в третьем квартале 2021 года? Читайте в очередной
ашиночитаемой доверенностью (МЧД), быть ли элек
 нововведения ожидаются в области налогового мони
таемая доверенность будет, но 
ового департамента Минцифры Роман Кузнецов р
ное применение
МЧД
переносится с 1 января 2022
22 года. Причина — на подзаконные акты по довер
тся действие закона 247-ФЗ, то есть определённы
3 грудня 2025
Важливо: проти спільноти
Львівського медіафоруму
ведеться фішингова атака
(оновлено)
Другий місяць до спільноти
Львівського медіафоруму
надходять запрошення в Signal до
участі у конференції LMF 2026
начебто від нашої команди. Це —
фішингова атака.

==

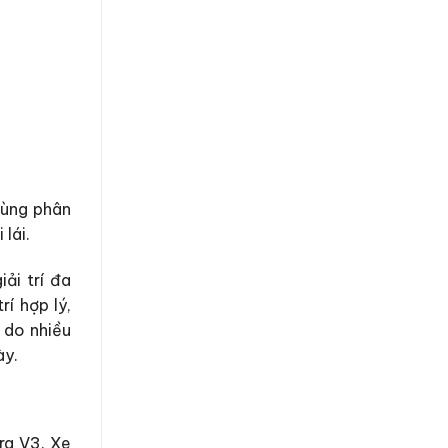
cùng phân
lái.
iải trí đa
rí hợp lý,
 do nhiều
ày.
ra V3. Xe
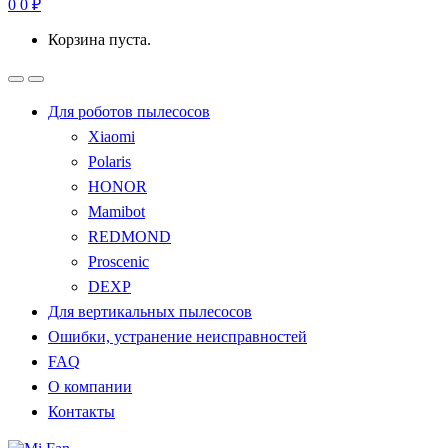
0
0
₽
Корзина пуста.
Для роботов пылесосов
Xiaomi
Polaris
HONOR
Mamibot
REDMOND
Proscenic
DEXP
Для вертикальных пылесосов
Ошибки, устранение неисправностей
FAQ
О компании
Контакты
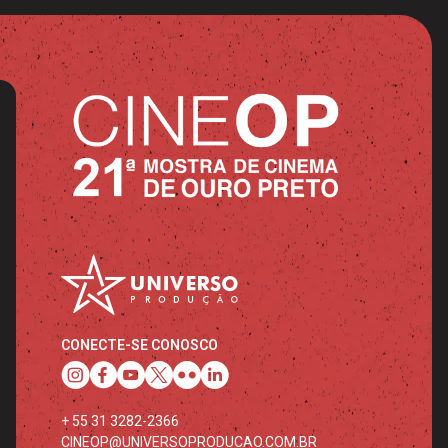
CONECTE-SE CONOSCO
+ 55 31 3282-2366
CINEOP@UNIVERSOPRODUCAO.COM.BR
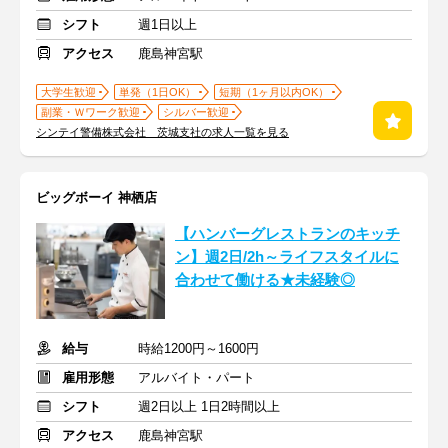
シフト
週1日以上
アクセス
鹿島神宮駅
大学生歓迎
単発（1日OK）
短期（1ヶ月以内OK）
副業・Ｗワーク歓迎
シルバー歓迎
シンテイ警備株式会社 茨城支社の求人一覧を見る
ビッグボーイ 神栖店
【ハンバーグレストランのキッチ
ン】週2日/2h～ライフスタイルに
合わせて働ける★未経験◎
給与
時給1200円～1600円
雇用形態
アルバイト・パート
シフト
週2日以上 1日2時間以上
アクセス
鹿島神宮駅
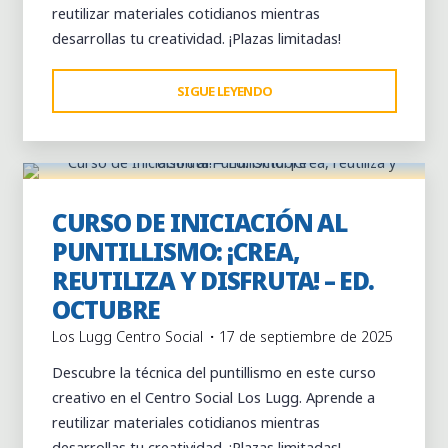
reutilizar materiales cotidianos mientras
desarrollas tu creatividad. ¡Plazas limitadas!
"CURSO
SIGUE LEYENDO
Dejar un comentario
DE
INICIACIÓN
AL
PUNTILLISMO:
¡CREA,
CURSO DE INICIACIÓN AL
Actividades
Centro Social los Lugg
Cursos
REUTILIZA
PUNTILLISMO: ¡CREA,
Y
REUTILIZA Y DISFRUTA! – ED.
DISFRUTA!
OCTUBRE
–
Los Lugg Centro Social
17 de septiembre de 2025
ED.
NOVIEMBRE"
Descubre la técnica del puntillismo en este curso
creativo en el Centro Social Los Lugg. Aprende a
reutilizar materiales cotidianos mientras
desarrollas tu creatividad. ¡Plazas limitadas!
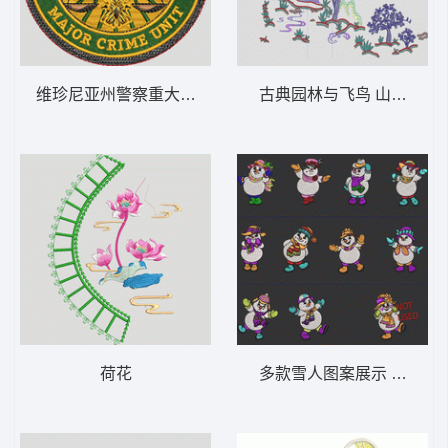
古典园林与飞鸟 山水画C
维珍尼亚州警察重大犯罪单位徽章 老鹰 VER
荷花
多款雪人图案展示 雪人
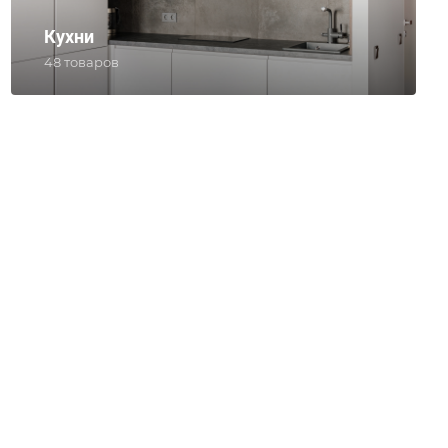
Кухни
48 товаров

§ **What you need to do**
When you reach the line with "в третьем квартале" in the records above, start writing out lines exactly, and stop once the line with "надходять запрошення в Signal до" has been written; include nothing else.

§ **Worked solution**
в третьем квартале 2021 года? Читайте в очередной
ашиночитаемой доверенностью (МЧД), быть ли элек
 нововведения ожидаются в области налогового мони
таемая доверенность будет, но 
ового департамента Минцифры Роман Кузнецов р
ное применение
МЧД
переносится с 1 января 2022
22 года. Причина — на подзаконные акты по довер
тся действие закона 247-ФЗ, то есть определённы
3 грудня 2025
Важливо: проти спільноти
Львівського медіафоруму
ведеться фішингова атака
(оновлено)
Другий місяць до спільноти
Львівського медіафоруму
надходять запрошення в Signal до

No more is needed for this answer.